BEGIN
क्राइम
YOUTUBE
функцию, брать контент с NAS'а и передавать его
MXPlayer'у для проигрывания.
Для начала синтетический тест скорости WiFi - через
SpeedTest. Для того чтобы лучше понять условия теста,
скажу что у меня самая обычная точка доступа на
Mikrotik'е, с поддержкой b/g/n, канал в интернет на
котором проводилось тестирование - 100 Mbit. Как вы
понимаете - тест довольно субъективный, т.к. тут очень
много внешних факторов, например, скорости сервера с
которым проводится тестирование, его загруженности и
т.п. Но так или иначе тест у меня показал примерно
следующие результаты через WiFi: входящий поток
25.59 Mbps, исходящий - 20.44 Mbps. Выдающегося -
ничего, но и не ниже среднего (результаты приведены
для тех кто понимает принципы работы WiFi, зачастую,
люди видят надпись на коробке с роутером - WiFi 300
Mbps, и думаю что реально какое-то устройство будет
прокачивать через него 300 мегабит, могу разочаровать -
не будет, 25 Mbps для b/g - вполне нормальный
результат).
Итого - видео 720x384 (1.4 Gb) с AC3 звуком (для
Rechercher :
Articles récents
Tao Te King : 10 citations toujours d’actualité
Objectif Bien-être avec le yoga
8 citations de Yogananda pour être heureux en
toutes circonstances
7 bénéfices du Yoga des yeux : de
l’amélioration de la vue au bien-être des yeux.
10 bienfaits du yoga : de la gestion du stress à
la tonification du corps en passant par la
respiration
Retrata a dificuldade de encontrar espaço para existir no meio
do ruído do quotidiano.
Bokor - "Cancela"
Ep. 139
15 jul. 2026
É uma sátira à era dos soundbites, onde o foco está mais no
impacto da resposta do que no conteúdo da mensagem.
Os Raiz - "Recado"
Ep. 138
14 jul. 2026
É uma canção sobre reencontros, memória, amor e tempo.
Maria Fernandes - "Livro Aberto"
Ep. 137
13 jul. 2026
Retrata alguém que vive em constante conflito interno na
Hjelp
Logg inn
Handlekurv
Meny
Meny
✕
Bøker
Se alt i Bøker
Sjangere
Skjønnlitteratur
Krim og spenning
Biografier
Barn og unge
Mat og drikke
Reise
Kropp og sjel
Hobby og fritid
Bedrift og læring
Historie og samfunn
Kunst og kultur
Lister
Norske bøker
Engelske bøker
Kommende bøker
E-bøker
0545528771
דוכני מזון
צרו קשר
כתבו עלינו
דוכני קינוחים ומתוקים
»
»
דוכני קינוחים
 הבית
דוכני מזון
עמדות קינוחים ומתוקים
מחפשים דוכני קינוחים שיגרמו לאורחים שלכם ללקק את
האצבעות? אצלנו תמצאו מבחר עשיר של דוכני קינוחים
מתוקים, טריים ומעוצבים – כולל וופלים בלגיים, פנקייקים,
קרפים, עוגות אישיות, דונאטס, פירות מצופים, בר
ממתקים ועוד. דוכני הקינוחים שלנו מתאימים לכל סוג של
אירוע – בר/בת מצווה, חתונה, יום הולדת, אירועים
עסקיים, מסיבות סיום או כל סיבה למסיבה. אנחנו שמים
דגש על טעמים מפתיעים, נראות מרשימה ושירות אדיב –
END
Copy the data word for word, starting at the beginning and ending with the line that contains "14 jul. 2026", including that line.

PROBLEM SOLUTION:
क्राइम
YOUTUBE
функцию, брать контент с NAS'а и передавать его
MXPlayer'у для проигрывания.
Для начала синтетический тест скорости WiFi - через
SpeedTest. Для того чтобы лучше понять условия теста,
скажу что у меня самая обычная точка доступа на
Mikrotik'е, с поддержкой b/g/n, канал в интернет на
котором проводилось тестирование - 100 Mbit. Как вы
понимаете - тест довольно субъективный, т.к. тут очень
много внешних факторов, например, скорости сервера с
которым проводится тестирование, его загруженности и
т.п. Но так или иначе тест у меня показал примерно
следующие результаты через WiFi: входящий поток
25.59 Mbps, исходящий - 20.44 Mbps. Выдающегося -
ничего, но и не ниже среднего (результаты приведены
для тех кто понимает принципы работы WiFi, зачастую,
люди видят надпись на коробке с роутером - WiFi 300
Mbps, и думаю что реально какое-то устройство будет
прокачивать через него 300 мегабит, могу разочаровать -
не будет, 25 Mbps для b/g - вполне нормальный
результат).
Итого - видео 720x384 (1.4 Gb) с AC3 звуком (для
Rechercher :
Articles récents
Tao Te King : 10 citations toujours d’actualité
Objectif Bien-être avec le yoga
8 citations de Yogananda pour être heureux en
toutes circonstances
7 bénéfices du Yoga des yeux : de
l’amélioration de la vue au bien-être des yeux.
10 bienfaits du yoga : de la gestion du stress à
la tonification du corps en passant par la
respiration
Retrata a dificuldade de encontrar espaço para existir no meio
do ruído do quotidiano.
Bokor - "Cancela"
Ep. 139
15 jul. 2026
É uma sátira à era dos soundbites, onde o foco está mais no
impacto da resposta do que no conteúdo da mensagem.
Os Raiz - "Recado"
Ep. 138
14 jul. 2026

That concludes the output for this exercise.